India quakes over China's water plan BANGALORE - Even as India and China are yet to resolve their decades-old territorial dispute, another conflict is looming. China's diversion of the waters of a river originating in Tibet to its water-scarce areas could leave India's northeast parched. This is expected to trigger new tensions in the already difficult relations between the two Asian giants.
Prime Minister Manmohan Singh is reported during his recent Beijing visit to have raised the issue of international rivers flowing out of Tibet. Chinese Prime Minister Wen Jiabao has said that water scarcity threatened the very "survival of the Chinese nation".

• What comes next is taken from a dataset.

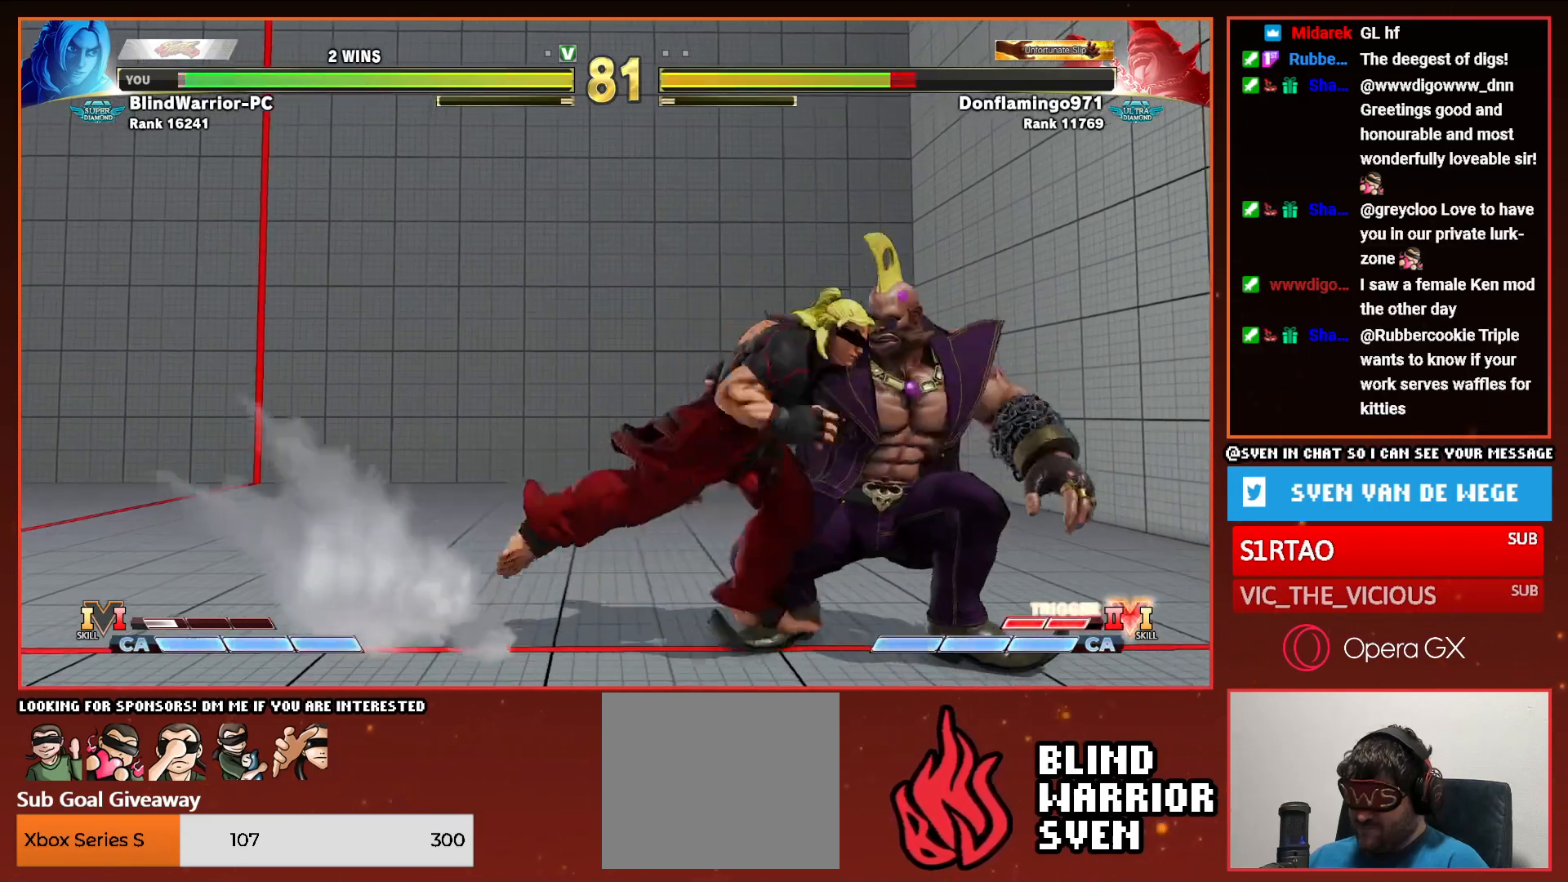
{"buttons": ["CROSS", "SQUARE"], "events": [[50, "CROSS", "up"], [50, "DPAD_DOWN", "up"], [150, "DPAD_RIGHT", "down"], [417, "CROSS", "down"], [417, "SQUARE", "down"], [483, "DPAD_RIGHT", "up"]]}
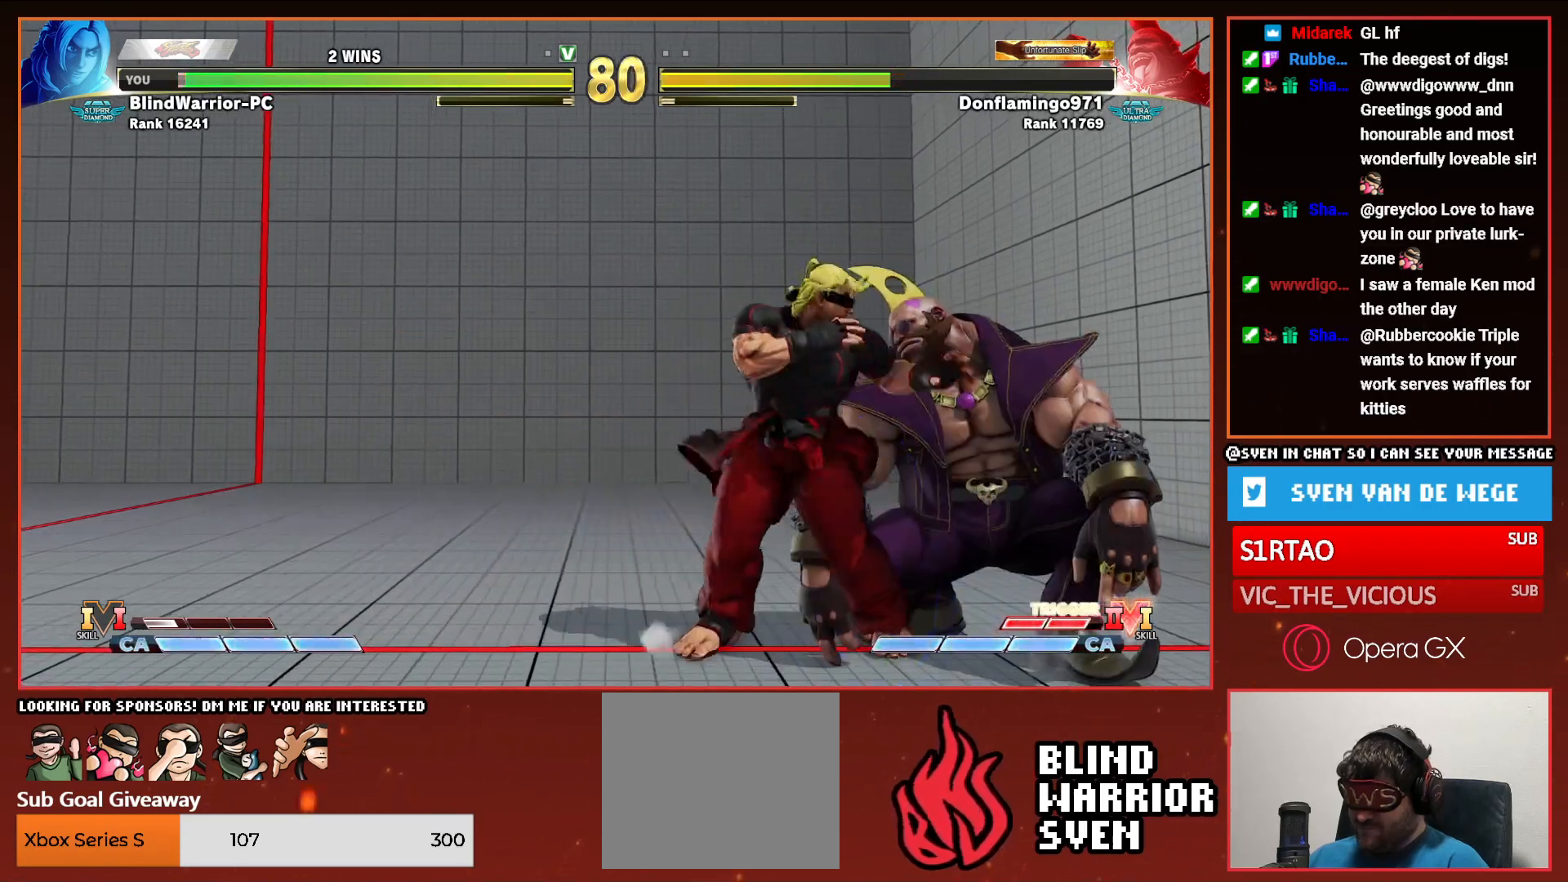
{"buttons": ["DPAD_RIGHT"], "events": [[17, "CROSS", "up"], [17, "SQUARE", "up"], [433, "DPAD_RIGHT", "down"]]}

The river in question is the Brahmaputra, which begins in southwestern Tibet where it is known as the Yalong TsangpoRiver. It flows eastwards through southern Tibet for a distance of about 1,600 kilometers and at its easternmost point makes a spectacular U-turn, known as the Shuomatan Point, or the “Great Bend”. This is just before the river enters India, where it is joined by two other major rivers; from this point of confluence it is known as the Brahmaputra. It then snakes into Bangladesh, where it is joined by the Ganges River to create the world's largest delta before emptying into the Bay of Bengal.
It is at the Great Bend that China plans to divert water, in addition to its hydroelectric power project that is expected to generate 40,000 megawatts of power. The diversion of the waters is part of a larger hydro-engineering project, the South-North water diversion scheme, which involves three man-made rivers carrying water from the icy Tibetan plateau to the arid north.
Analysts have drawn attention to incidents in the past to show how vulnerable downstream areas are to what takes place upstream in Tibet. In June 2000, for instance, the breach of a dam in Tibet led to floods and left over 100 people dead or missing in Arunachal Pradesh. In August that year, swollen lakes in Tibet caused severe flooding of the River Sutlej in the northern Indian state of Himachal Pradesh, sweeping away around 100 bridges and killing scores of people. If floods upstream have a serious impact on downstream areas, the diversion of waters will have “even more devastating consequences”, an India-China watcher in India, Claude Arpi, warned.